Directions:
a) Answer these questions about the 2 Nephi 5 text:
(i) Who does Nephi name as his older brother?
(ii) Which sword did Nephi take and make many more swords like?
(iii) Whose temple did Nephi model his temple on?
b) Transcribe the 2 Nephi 5 text from "Nephi Becomes a" up to and including "off from him.".

~588–559 BC

2 Nephi 5

After Lehi's death, Laman and Lemuel seek to kill Nephi. Warned by revelation, Nephi flees with his family and believers. They establish Nephi, build a temple, and prosper. Jacob and Joseph become priests. Forty years pass, and wars begin with Lamanites.

Nephi’s Brothers Try to Kill Him

I, Nephi, prayed a lot to the Lord my God. My brothers were very angry. But their anger got worse. They wanted to kill me. They complained about me. They said: 'Our younger brother thinks he can rule over us. He has caused us a lot of trouble. Let’s kill him. Then he won’t bother us anymore with his words. We don’t want him to be our ruler. We are the older brothers. We should rule over these people.'

I won’t write down all the things they said against me. But they did want to kill me.

Nephi and His People Leave

The Lord warned me to leave them. He told me to go into the wilderness. I should take everyone who wanted to go with me. So I took my family. Zoram and his family came. Sam, my older brother, and his family came. Jacob and Joseph, my younger brothers, came. My sisters came too. Everyone who wanted to go with me came. All these people believed God’s warnings. So they listened to my words.

We took our tents and everything we could carry. We traveled in the wilderness for many days. After we traveled for many days, we set up our tents.

My people wanted to name the place Nephi. So we called it Nephi. Everyone with me decided to call themselves the people of Nephi.

The People of Nephi Do Well

We followed all of the Lord’s rules and laws. We obeyed the law of Moses in everything. The Lord was with us. We did very well. We planted seeds and got lots of food. We started to raise flocks and herds and all kinds of animals.

I had also brought the brass plates with me. I also brought the compass that the Lord made for my father. We did very well. We had more and more people in the land.

I took the sword of Laban. I made many more swords just like it. I knew the people now called Lamanites might attack us. I knew they hated me and my children and my people. I taught my people to build buildings. I taught them to work with wood, iron, copper, brass, steel, gold, and silver. We had lots of these things.

I built a temple. I built it like Solomon’s temple. But I didn’t use as many fancy things. We didn’t have them in our land. So it couldn’t be built exactly like Solomon’s temple. But it was built in the same way. The work was very good. I got my people to work hard with their hands.

Nephi Becomes a Ruler

They wanted me to be their king. But I didn’t want them to have a king. Still, I did what I could for them.

The Lord’s words came true. He said I would be my brothers’ ruler and teacher. So I was their ruler and teacher. I followed the Lord’s commands. This was true until they tried to kill me.

The Curse on the Lamanites

So the Lord’s word came true. He said: 'If they won’t listen to you, they will be cut off from me.' And they were cut off from him.

He caused a curse to come on them. It was a bad curse because of their sins. They had made their hearts hard against him. Their hearts were like stone. They were white and very beautiful. But the Lord God made their skin become black. This was so they wouldn’t attract my people. This is what the Lord God says: 'I will make them ugly to your people. Unless they stop sinning.' Anyone who marries them will be cursed. Their children will be cursed with the same curse. The Lord said it, and it happened.

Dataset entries
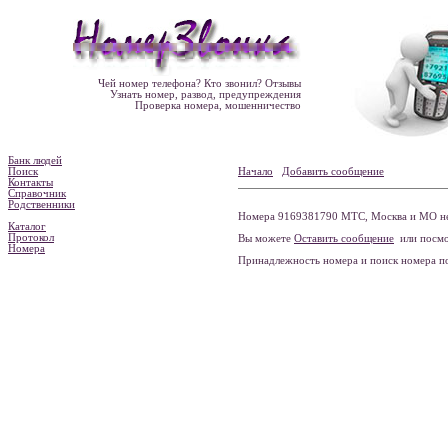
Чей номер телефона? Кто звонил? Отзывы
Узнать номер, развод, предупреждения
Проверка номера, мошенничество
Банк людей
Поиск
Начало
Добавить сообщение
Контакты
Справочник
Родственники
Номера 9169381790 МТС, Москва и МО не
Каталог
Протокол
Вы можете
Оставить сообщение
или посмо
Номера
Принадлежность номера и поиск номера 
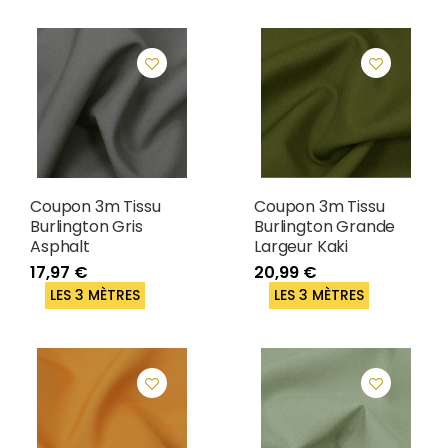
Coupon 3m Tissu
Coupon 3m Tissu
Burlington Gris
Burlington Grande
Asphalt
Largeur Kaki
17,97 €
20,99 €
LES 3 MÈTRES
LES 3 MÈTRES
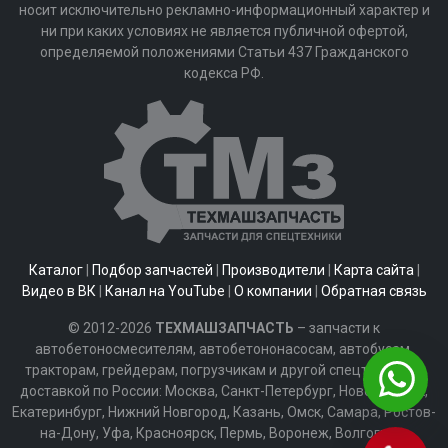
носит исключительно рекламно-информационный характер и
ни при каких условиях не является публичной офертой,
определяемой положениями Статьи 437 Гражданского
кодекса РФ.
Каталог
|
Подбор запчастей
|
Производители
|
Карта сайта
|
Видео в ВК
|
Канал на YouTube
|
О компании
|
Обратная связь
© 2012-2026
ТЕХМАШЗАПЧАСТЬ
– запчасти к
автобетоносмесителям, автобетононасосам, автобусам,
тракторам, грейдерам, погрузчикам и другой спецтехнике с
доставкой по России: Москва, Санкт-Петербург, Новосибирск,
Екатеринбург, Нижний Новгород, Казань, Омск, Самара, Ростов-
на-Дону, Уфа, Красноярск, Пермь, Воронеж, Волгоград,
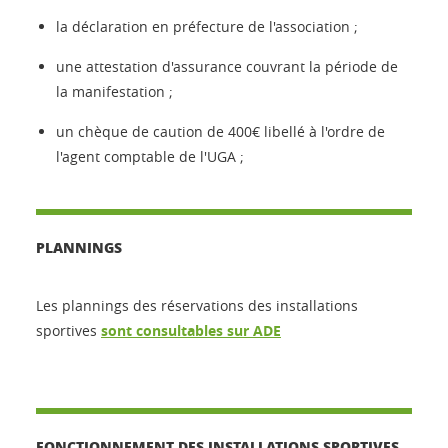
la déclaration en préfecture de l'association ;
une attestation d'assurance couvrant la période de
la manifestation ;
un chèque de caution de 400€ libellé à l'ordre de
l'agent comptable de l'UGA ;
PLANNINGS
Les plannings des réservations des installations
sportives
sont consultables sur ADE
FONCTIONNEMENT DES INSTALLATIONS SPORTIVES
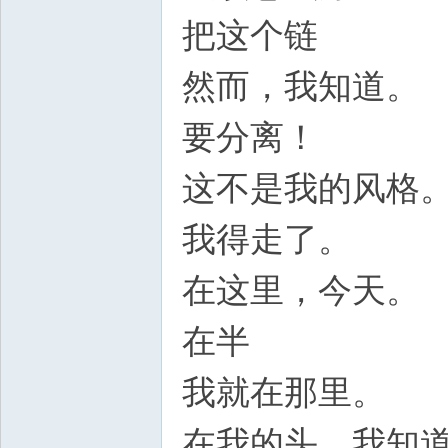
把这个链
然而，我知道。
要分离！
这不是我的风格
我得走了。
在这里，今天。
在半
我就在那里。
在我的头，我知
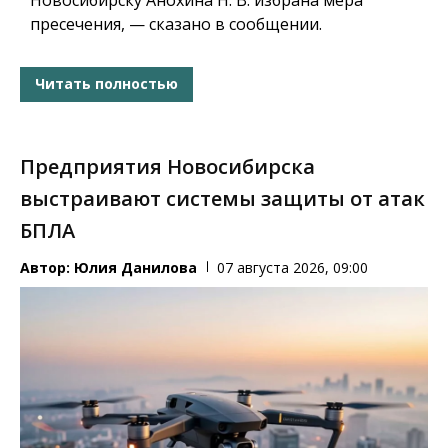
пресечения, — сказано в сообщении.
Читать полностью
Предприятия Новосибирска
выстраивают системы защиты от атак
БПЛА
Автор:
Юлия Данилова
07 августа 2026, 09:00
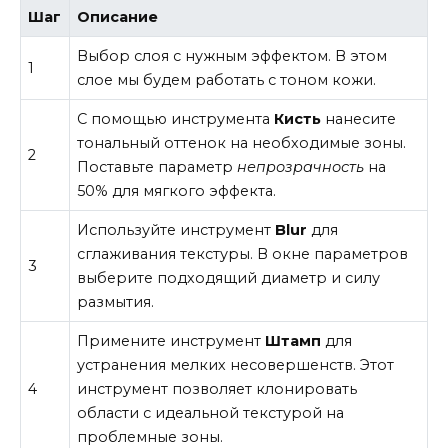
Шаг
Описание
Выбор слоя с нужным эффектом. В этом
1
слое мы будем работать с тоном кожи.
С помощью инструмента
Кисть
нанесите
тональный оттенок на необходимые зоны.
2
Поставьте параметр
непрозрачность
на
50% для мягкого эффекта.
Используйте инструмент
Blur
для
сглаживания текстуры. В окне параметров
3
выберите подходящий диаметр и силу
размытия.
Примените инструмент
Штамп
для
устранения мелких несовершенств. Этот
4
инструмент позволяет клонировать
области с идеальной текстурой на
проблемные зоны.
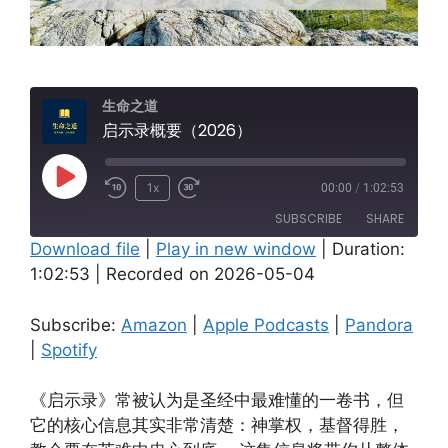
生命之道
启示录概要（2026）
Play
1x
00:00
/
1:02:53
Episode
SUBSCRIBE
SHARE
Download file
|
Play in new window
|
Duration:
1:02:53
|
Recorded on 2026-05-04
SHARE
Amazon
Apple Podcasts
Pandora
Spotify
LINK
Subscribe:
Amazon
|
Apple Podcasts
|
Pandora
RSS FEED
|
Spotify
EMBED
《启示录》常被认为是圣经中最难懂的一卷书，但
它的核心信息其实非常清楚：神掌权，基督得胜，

List of solutions:
a)
(i) Sam
(ii) The sword of Laban
(iii) Solomon's temple

b)
Nephi Becomes a Ruler

They wanted me to be their king. But I didn’t want them to have a king. Still, I did what I could for them.

The Lord’s words came true. He said I would be my brothers’ ruler and teacher. So I was their ruler and teacher. I followed the Lord’s commands. This was true until they tried to kill me.

The Curse on the Lamanites

So the Lord’s word came true. He said: 'If they won’t listen to you, they will be cut off from me.' And they were cut off from him.